In the news: economic consequences of the Endangered Species Act in the western USA.
This week offered many examples, especially from the western United States, of the continued tension between the values of the Endangered Species Act, and its raw economic consequences.
Conservationists intend to sue the U.S. Fish & Wildlife Service for their failure to list the sage grouse as a threatened species. See Epoch Times. But if the species does get listed, it could have significant repercussions for the use of wind energy in the Western U.S. See Huffington Post.
In California, changes to regional water management, intended to protect the threatened Delta smelt and losted salmonids, have hit regional agriculture, and the salmon fishery, hard. See New York Times. The desperate measures have not prevented the smelt populations from a continued downward path toward extinction. According to FWS, the species should be uplisted to endangered. But for now, FWS also said that the status change was precluded by other priorities. See SFappeal discussing FWS press release.
In Southern Oregon, Klamath region farmers rioted in 2001 when ESA-mandated protections led to water supply cutbacks. Today, says the Seattle Times, those farmers are trying to avoid shortages by renting fields served by wells.
Nearby, in Washington State, ESA effects on salmonid species are so significant that the U.S. Army Corps officials in Walla Walla are evaluating the potential for dam breaching throughout the Lower Snake River. See TheNewsTribune.
In Alaska, the designation of critical habitat for the Cook Inlet beluga whale spawned more controversy. Alaskans fear the consequences for fisheries, oil drilling, military activities, and other economic development efforts. See The Peninsula Clarion.
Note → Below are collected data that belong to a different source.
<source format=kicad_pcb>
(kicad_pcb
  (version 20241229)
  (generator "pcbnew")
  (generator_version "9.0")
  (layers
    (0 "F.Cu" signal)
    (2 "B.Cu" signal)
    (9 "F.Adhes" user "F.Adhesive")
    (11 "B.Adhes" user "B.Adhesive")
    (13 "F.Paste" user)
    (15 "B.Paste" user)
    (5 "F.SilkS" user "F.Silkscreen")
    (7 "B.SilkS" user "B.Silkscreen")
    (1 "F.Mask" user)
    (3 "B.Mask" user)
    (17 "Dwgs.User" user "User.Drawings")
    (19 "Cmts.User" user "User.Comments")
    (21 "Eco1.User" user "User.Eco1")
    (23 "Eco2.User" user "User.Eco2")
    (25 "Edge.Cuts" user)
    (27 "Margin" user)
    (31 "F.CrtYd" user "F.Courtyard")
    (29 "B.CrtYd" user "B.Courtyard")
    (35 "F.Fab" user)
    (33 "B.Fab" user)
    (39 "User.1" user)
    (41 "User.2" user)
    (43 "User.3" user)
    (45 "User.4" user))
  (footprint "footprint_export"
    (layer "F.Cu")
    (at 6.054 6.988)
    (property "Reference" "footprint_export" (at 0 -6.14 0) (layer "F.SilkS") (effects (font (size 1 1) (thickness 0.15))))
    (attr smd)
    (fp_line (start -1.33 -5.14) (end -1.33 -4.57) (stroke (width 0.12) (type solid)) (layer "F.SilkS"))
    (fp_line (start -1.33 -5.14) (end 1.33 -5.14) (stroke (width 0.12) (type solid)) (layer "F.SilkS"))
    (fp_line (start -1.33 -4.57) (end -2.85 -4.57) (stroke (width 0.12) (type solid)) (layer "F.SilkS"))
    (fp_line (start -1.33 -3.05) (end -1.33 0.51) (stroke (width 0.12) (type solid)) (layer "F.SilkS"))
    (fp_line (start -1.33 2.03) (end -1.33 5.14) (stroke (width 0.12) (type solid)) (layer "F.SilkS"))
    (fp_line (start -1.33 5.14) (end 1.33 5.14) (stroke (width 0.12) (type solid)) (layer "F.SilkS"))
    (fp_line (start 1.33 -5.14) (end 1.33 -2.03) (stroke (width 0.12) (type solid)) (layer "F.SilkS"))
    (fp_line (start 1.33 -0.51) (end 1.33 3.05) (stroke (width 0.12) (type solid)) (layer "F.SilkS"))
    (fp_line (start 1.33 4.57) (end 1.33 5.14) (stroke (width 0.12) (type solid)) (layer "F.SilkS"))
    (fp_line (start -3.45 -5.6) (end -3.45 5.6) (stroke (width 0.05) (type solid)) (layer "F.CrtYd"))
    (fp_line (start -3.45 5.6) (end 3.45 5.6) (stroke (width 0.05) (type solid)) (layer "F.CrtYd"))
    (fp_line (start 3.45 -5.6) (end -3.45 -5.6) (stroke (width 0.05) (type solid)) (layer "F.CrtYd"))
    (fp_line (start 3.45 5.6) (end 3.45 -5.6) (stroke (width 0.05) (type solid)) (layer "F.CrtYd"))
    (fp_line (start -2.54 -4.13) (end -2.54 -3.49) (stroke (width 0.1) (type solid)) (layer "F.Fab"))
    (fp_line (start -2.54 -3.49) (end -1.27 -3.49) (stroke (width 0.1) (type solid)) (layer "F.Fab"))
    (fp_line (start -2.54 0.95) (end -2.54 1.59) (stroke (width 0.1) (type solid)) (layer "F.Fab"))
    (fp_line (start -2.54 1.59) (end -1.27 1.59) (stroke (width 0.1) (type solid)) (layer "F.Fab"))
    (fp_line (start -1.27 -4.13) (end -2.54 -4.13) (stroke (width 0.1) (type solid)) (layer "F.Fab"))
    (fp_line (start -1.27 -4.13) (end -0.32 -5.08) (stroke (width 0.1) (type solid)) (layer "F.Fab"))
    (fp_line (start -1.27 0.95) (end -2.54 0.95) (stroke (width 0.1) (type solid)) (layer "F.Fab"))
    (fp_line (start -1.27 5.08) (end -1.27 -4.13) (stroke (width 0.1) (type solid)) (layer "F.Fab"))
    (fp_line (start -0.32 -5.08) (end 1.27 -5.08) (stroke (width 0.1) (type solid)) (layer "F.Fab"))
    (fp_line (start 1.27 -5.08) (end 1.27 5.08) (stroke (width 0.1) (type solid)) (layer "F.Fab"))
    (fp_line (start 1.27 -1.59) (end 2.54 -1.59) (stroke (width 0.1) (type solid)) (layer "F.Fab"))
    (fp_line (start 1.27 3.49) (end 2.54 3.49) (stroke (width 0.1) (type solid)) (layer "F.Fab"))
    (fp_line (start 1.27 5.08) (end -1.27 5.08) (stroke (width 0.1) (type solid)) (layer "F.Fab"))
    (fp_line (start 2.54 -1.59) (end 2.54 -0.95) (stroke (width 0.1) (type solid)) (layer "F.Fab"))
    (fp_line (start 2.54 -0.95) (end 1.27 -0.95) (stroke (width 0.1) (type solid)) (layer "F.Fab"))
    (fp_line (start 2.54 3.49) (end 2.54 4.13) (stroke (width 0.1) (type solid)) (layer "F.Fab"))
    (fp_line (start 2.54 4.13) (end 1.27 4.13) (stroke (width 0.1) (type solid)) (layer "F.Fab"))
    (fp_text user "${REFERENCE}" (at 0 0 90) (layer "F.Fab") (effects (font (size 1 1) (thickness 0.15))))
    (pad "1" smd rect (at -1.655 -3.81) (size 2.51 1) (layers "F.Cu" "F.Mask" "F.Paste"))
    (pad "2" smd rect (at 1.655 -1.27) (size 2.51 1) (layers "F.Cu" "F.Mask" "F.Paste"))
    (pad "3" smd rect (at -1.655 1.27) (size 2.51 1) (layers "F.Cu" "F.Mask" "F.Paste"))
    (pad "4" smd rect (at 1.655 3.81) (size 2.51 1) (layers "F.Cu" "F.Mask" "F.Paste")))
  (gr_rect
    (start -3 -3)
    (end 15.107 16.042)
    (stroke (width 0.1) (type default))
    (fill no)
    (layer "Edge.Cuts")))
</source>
Similar concerns related to the proposed Pebble Mine in Southwest Alaska have Alaskan legislators and officials thinking about hosting a conference on the ESA and its effects. See Alaska Dispatch. (The state already planned on hiring its own Endangered Species Act lawyer.)
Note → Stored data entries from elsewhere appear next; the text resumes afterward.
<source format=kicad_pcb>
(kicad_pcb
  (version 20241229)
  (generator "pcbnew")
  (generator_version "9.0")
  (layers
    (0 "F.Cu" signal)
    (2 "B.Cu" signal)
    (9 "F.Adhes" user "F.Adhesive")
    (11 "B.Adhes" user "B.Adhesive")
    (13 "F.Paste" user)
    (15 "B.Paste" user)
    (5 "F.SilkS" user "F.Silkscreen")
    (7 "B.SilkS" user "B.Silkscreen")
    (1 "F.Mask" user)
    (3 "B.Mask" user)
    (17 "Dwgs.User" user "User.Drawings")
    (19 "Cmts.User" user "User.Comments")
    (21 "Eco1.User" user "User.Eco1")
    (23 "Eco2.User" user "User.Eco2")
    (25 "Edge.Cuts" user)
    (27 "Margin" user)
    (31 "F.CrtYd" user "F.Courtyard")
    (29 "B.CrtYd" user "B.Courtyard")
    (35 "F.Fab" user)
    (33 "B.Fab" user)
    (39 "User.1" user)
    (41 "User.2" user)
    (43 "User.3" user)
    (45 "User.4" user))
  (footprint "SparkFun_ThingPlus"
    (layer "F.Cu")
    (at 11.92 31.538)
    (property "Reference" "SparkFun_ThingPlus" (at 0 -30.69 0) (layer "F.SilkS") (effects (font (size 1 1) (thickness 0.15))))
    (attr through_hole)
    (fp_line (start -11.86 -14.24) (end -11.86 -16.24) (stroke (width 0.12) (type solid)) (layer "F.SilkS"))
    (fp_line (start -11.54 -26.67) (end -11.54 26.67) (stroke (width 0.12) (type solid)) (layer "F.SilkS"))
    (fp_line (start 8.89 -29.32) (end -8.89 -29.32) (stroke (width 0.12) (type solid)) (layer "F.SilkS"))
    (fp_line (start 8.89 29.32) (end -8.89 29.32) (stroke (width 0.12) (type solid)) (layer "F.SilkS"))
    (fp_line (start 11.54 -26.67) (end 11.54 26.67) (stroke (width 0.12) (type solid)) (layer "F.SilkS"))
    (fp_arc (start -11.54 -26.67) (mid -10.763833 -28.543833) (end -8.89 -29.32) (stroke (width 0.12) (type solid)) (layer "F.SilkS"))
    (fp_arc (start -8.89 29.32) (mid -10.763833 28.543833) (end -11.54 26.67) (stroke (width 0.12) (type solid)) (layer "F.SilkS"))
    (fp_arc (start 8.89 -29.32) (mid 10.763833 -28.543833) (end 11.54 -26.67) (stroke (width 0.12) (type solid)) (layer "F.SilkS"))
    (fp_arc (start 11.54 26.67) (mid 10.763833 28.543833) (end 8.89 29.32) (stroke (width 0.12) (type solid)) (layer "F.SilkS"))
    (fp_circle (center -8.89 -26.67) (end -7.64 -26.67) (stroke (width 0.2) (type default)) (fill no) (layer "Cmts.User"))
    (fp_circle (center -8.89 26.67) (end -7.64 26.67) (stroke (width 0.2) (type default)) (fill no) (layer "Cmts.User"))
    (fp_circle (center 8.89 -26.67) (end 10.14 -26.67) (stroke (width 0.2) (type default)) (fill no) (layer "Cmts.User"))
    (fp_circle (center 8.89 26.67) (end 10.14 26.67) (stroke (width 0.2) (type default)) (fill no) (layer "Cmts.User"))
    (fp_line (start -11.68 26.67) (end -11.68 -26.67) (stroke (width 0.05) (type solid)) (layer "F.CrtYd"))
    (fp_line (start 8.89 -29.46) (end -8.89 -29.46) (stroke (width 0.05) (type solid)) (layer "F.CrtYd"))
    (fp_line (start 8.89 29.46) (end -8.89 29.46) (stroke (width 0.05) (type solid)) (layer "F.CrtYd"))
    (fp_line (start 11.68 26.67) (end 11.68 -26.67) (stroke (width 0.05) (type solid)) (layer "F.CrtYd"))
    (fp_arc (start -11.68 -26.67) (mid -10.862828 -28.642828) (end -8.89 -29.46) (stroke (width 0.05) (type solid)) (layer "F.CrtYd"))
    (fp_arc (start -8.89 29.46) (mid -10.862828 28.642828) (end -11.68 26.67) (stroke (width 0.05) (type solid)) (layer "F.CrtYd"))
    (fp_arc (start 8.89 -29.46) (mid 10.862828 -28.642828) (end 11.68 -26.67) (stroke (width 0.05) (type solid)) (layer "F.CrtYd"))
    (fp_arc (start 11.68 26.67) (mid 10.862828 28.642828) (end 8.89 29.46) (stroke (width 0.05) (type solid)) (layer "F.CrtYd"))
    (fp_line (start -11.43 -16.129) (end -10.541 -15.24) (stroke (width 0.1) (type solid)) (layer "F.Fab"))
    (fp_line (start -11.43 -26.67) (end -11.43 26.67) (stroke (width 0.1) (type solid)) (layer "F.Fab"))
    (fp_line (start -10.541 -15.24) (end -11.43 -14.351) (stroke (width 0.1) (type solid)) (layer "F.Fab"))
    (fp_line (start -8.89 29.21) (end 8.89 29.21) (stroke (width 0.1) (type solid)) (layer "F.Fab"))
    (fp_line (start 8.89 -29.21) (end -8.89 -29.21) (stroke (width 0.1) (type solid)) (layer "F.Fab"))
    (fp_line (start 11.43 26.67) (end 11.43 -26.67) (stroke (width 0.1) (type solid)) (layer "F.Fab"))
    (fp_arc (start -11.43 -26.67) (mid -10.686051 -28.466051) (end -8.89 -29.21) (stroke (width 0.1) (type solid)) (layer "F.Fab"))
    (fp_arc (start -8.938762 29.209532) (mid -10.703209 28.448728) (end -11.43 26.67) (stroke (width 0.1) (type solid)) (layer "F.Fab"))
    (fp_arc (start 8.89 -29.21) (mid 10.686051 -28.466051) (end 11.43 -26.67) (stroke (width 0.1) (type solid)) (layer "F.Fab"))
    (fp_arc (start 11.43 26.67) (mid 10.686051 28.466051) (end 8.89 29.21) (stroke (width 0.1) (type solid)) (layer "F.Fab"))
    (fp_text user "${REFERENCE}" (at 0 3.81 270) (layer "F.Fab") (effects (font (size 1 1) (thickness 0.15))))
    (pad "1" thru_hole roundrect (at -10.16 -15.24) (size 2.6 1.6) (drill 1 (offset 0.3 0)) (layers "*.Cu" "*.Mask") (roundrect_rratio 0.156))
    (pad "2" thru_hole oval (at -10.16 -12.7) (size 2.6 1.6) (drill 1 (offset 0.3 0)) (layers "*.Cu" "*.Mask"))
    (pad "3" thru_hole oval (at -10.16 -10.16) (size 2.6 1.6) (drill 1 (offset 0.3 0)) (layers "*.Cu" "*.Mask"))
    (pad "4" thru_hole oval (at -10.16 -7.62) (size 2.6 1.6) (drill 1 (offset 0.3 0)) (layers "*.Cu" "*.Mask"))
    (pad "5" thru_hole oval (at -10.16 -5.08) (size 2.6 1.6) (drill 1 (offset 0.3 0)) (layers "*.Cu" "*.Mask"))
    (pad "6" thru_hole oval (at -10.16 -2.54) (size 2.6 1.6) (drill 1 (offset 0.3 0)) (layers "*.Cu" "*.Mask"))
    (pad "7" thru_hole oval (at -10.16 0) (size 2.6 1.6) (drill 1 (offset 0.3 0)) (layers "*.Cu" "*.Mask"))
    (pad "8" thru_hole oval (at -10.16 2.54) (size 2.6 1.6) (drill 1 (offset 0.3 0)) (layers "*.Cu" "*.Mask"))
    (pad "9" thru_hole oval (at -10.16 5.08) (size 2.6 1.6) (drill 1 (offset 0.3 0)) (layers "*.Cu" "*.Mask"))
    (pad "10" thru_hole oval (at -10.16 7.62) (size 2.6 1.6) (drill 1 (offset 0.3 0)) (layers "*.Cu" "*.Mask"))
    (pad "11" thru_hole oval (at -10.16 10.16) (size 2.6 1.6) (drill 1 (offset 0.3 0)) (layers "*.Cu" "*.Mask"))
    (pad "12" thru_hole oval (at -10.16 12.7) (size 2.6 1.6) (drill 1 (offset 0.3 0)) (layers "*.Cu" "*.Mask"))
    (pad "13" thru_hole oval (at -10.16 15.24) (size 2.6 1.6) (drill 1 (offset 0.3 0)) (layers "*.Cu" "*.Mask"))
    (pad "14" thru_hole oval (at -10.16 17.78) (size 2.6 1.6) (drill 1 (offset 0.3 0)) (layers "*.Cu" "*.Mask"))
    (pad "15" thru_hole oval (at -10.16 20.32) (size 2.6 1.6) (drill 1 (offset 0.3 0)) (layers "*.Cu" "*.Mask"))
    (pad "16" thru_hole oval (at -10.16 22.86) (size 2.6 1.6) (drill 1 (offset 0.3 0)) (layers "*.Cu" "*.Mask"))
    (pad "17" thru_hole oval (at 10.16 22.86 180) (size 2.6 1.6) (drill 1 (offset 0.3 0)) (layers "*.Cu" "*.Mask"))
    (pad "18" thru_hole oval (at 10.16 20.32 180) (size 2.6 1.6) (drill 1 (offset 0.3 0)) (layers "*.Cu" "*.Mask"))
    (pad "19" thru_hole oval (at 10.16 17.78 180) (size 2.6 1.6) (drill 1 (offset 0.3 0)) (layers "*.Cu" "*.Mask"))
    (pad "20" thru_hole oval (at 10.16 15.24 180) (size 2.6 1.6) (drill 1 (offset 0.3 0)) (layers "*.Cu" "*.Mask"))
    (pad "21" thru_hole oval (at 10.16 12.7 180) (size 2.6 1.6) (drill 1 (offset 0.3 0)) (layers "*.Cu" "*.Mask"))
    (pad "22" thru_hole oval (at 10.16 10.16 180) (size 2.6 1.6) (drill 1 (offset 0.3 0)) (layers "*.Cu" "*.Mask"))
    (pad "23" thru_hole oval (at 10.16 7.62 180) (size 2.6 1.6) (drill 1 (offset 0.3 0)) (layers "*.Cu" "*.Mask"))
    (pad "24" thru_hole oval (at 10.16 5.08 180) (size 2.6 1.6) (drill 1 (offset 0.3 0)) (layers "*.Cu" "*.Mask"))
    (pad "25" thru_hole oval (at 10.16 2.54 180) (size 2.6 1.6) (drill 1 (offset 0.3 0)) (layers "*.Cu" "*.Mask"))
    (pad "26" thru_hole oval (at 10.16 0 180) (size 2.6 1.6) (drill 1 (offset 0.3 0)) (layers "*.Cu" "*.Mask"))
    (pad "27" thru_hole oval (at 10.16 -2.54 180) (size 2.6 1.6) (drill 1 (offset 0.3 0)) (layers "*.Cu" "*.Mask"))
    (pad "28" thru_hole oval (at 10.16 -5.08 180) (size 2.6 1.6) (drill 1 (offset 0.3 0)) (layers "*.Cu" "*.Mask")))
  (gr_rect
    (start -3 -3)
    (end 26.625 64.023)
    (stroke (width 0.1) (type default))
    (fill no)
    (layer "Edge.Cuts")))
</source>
Thanks to groups like the International Crane Foundation and Operation Migration, the whooping crane continues on a path toward species recovery. As shown in a wonderful series of photos (including the photo above) by blogger and crane-lover Vicki Henderson. Crane pairs are dedicated to and very protective of their young.
While many of the stories above may seem like old news, with traditional environment vs. economy tensions, sometimes, the lines blur.
In Nebraska, the ESA's protections have helped whooping cranes escape extinction, and birders now pour into the state -- bringing their binoculars and tourist dollars. But the over-eager photographers sometimes harass the birds, and need to be warned by wildlife officials to keep their distance. See Omaha World-Herald.
Lompoc, CA is dealing with another usual ESA-related problem. Western snowy plover habitat along the shoreline leads to closures of the local beaches. Unhappy surfers then violate those closures, ignoring the signs, and the impacts to the species. See The Lompoc Record. Do California surfers spend as much as Nebraska birders?
As if all the stories above were not enough, many scientists have suggested that global climate change will increase stress on wildlife, which in turn, will increase economic tensions, too. Tackling the 800-pound gorilla, the U.S. Geological Survey announced that it will be studying the effects of climate change on wildlife. See USGS Press Release. They plan to study alterations in Florida’s ecosystems, potential impacts on Great Lakes’ fish, sea-level rise impacts on San Francisco Bay marshes, and the effects of melting glaciers on Alaska’s freshwater coastal systems.
And finally, an oldie but goodie for environmentally-minded people who spent the past decade hibernating... bald eagles are back from the brink of extinction! See Washington Post. Expanded habitat includes Cape Fear, North Carolina, and Litchfield, Connecticut. See StarNews Online, and Litchfield County Times.